Sigma 18-35mm f/1.8 FX equivalent

Started 9 months ago | Discussions thread
SushiEater Forum Pro • Posts: 11,356
Re: A perfect proof......

Serjojeee wrote:

SushiEater wrote:

Serjojeee wrote:

MediaArchivist wrote:

SushiEater wrote:

Also, before someone puts in their $.02 I don't care about DOF.

So your "wrong wrong and wrong" statement was not about facts, but was about how things fit (or don't fit) into your whims and tastes. You should make that clear.
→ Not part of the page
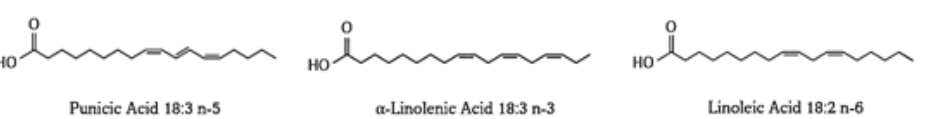
Figure 3. Structure of punicic acid and related isomers α -linolenic acid and linoleic acid. Chemical structures drawn in ChemDraw .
I think that you sometimes just can't explain the equivalence to a person who is not that good at mathematics (he can be a brilliant photographer of course). But I agree that equivalence is about one thing - the actual amount of photons that will hit the sensor (or any other device from film to asphalt) that relates to SNR. And some people don't realize that not only DOF / F stop but also shutter speed AND ISO are a part of equivalence idea cause with different sensor sizes you need the different actual power of light and different exposure time to have the same SNR. The goal is to collect exactly the same number of photons within the specified amount of time. So to get the same picture you'll need to know 2 things - desired DOF and desired SNR. And than you can use everything from smartphone to medium format camera with all cameras en-between to get exactly the same picture (smartphone cameras will limit you with their F18 lenses). But I really don't want to participate in this holy war.
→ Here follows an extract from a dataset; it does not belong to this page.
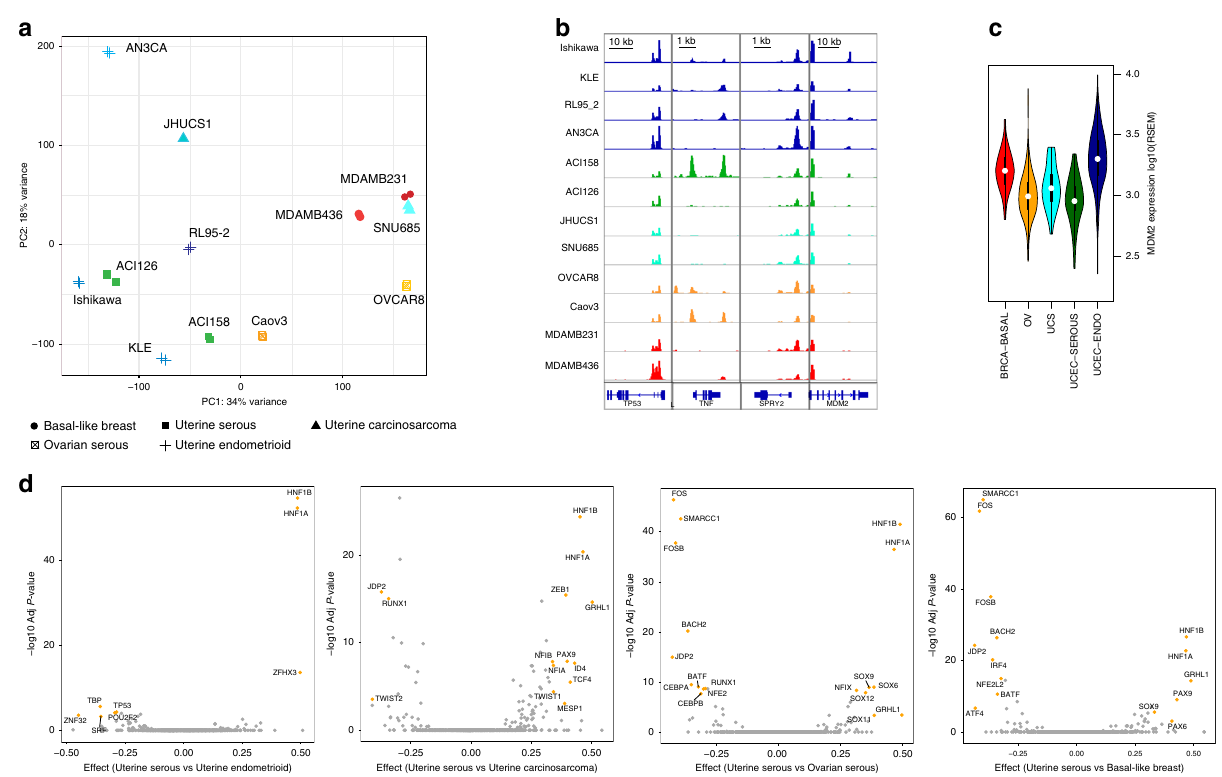
Fig. 2 ATAC-seq analysis identi fi es key TFs in gynecologic and basal breast cancer cells. a Unsupervised principal component analysis based on the chromatin accessibility for all 12 cell lines at each of the 10K most variable chromatin accessible regions in the cell line panel. Samples are color coded according to the cell line type. Each symbol represents a single biological replicate and different symbols represent the tumor type of origin. Source data are provided as a Source Data fi le. b Normalized ATAC-seq pro fi les at important genes. Pro fi les represent the union of all biological replicates for each cell type. Genomic coordinates for the loci: TP53 , chr17:7571720 – 7590868; TNF , chr6:31543344 – 31546112; SPRY2 , chr13:80910112 – 80915086; MDM2 , chr12:69201952 – 69239324. All y -axis scales range from 0 to 235 in normalized arbitrary units. The x -axis scale is indicated by the scale bars. c Violin plots indicate the distribution of MDM2 gene expression across tumor types. MDM2 gene expression is higher in uterine endometrioid carcinomas (UCEC- ENDO) compared to other tumor types. d Pairwise comparison of transcription factor motifs enriched in differentially accessible regions in cell lines. Volcano plot showing effect size versus – log10(adjusted P ), using a Bonferroni correction to adjust P values for each plot. TF symbol annotations are written where the absolute value of the effect size is in at least top 30 and adjusted P < 10 − 3 . The foreground occurrence is the number of peaks containing a particular TF motif within the group of 5000 upregulated or 5000 downregulated peaks according to log 2 -fold-change read counts, respectively. The background occurrence is the number of peaks containing a particular TF motif found among all the differentially accessible peaks. Remaining pairwise comparisons are shown in Supplementary Fig. 3. Source data are provided as a Source Data fi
Do you do the calculations of DOF and SNR while you are shooting?

You don't need that. I just describe equivalency this way.

The only way you can influence DOF

DOF relates to F stop (with equivalency in mind).
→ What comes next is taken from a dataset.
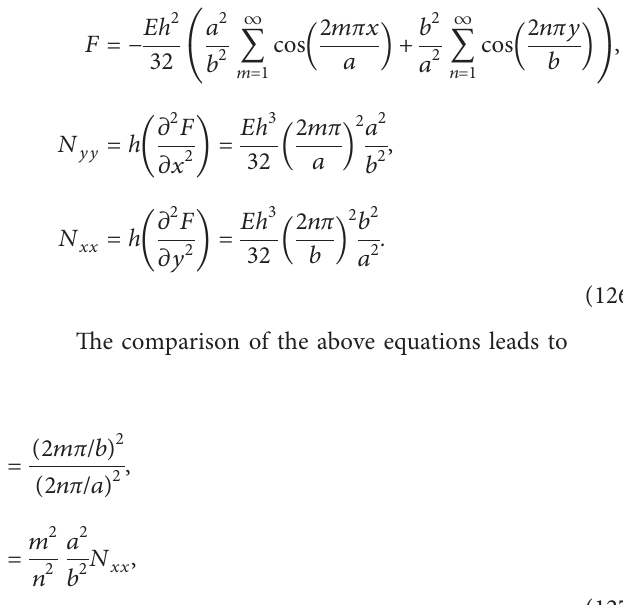
Figure 5: Variation of the membrane stiffness coefficient ( K plates with different edge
Nope, DoF not only relates to F stop but also to the distance from the subject. The closer you are the narrower the DoF is.

is if you are shooting portrait on tripod and your model is not moving. But in reality can you really tell the difference between F4 and F5.6 while shooting. No one can. And if you are wide open with wide lenses it is even more difficult.

And please don't start me on SNR.

The bottom line here is that this conversation is really for amateur gearheads and nothing to do with the actual photography.

We are talking about basic photography mathematics. IMO all photographers must know that.

Approach any Pro and tell this to them.

But some people don't think so and I'm OK with that. IMHO instead of arguing you can spend your time more beneficial and read the article about equivalency and noise on this site.

I read that on many different sites and laugh my ass off.

Not only reading but making some actual calculations helps to understand a pretty simple idea of equivalency.

Like I asked you before, do you calculate or take pictures?

There are only 3 things to change in photography - exposure time, aperture size and sensitivity of light gathering device. And with equivalency in mind you can get the same picture from any camera ever produced. But the whole idea of equivalency is about getting the same amount of photons within a specified time interval with totally different instruments.

That is not how it works. If it worked like that then I could just crank ISO and shoot at high speed all the time. I would not have to worry about fast lenses or the sensor. Math sure works but in real life math does not always complies with reality. Just not that simple.

Also, you can't take the same picture from any camera ever produced. Small sensor camera have larger DoF by design. Just one example. You can't freeze wings of the humming bird unless you have high speed shutter which I am not sure if any DSLR has these days. Nikon D1 used to have 1/16000. And so on and on. So stop BSing and go shoot some pictures.